Léa, 17 ans, enfouie dans un sweat-shirt trop grand pour elle, a été harcelée dans son collège, jusqu’à ce qu’elle craque à 15 ans et demie et tente de mettre fin à ses jours par overdose médicamenteuse. Humiliée, mise de côté par les autres élèves et agressée, elle a du mal à mettre des mots sur ce qu’elle a vécu :
« Je suis petite, alors les gens se moquaient de moi. Et puis les jeunes aujourd’hui font ça pour se sentir puissants, pour être appréciés. Mes parents ? Ils ne voulaient pas comprendre, ils ne se rendaient pas compte et puis je n’arrivais pas à dire ce que je ressentais. »
« Souvent, les parents sont en effet très mal placés pour voir ce qui se joue, ils sont trop près de leur enfant », note Xavie Pommereau.

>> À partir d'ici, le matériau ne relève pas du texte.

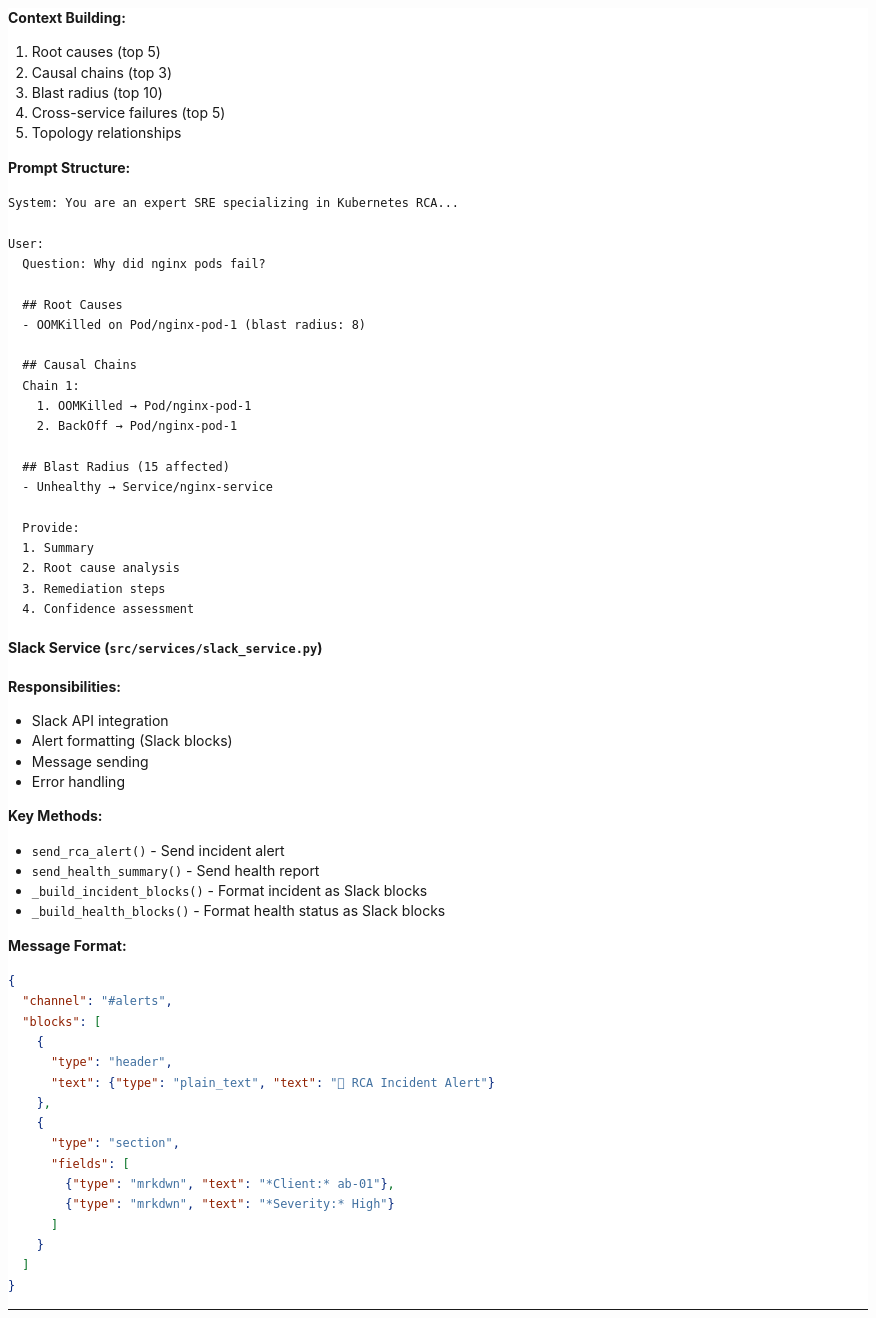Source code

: **Context Building:**
1. Root causes (top 5)
2. Causal chains (top 3)
3. Blast radius (top 10)
4. Cross-service failures (top 5)
5. Topology relationships

**Prompt Structure:**
```
System: You are an expert SRE specializing in Kubernetes RCA...

User:
  Question: Why did nginx pods fail?

  ## Root Causes
  - OOMKilled on Pod/nginx-pod-1 (blast radius: 8)

  ## Causal Chains
  Chain 1:
    1. OOMKilled → Pod/nginx-pod-1
    2. BackOff → Pod/nginx-pod-1

  ## Blast Radius (15 affected)
  - Unhealthy → Service/nginx-service

  Provide:
  1. Summary
  2. Root cause analysis
  3. Remediation steps
  4. Confidence assessment
```

#### Slack Service (`src/services/slack_service.py`)

**Responsibilities:**
- Slack API integration
- Alert formatting (Slack blocks)
- Message sending
- Error handling

**Key Methods:**
- `send_rca_alert()` - Send incident alert
- `send_health_summary()` - Send health report
- `_build_incident_blocks()` - Format incident as Slack blocks
- `_build_health_blocks()` - Format health status as Slack blocks

**Message Format:**
```json
{
  "channel": "#alerts",
  "blocks": [
    {
      "type": "header",
      "text": {"type": "plain_text", "text": "🚨 RCA Incident Alert"}
    },
    {
      "type": "section",
      "fields": [
        {"type": "mrkdwn", "text": "*Client:* ab-01"},
        {"type": "mrkdwn", "text": "*Severity:* High"}
      ]
    }
  ]
}
```

---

Aujourd’hui, Léa a réussi à parler vraiment avec ses parents et estime « avoir pris de la graine », notamment grâce à l’atelier live : « j’ai toujours hâte de venir ici. »
A ses côtés, Antoine, assis derrière sa batterie, 16 ans, manie les baguette avec un plaisir non feint. Suivi au centre Abadie depuis septembre 2016, il ne parvient pas encore à dire ce qui ne va pas dans sa tête. C’est son père qui l’a retrouvé chez lui, une corde autour du cou. « C’est un vrai rescapé », raconte Xavier Pommereau. Au centre Jean-Abadie, les garçons ne représentent que 30% des effectifs :
« Ce n’est pas parce que les garçons passent moins à l’acte, mais tout d’abord parce qu’ils y restent plus souvent, précise le psychiatre. Ils utilisent des méthodes souvent plus radicales, comme la pendaison ou les armes à feu. S’ils sont ici moins nombreux, c’est aussi parce que les garçons, quand ils sont en souffrance s’en prennent davantage au corps social et tombent plus souvent dans une approche disons policière de leur mal-être. Alors que les filles s’en prennent davantage à leurs propres corps. »
C’est le cas de Marie, 18 ans, à peine plus grosse que sa basse. Hospitalisée pour anorexie profonde, il y a un an, elle s’est servie de son corps pour sonner l’alarme. Née en Russie, de mère inconnue, elle a été adoptée par un couple bordelais.
« Sa souffrance est liée au fait qu’elle ne sait rien de sa primo-histoire, analyse le psychiatre, alors même qu’elle y pense beaucoup. Ça la questionne, ça la travaille, elle ne sait pas si sa mère biologique est vivante, pourquoi elle l’a abandonnée. Et comme dans de très nombreux cas de jeunes suicidaires, on voit une corrélation entre une vive souffrance existentielle et une grande capacité à penser. Les adolescents suicidaires sont souvent des jeunes très intelligents qui ne parviennent pas à se mettre en valeur, qui ont une faille dans la manière de se sentir reconnu au monde. »
En leur proposant de jouer d’une certaine manière les rocks stars, Xavier Pommereau et son équipe veut leur donner les moyens d’arrêter de se dénigrer. En les écoutant jouer « Stairway to Heaven », on se dit qu’ils y arrivent.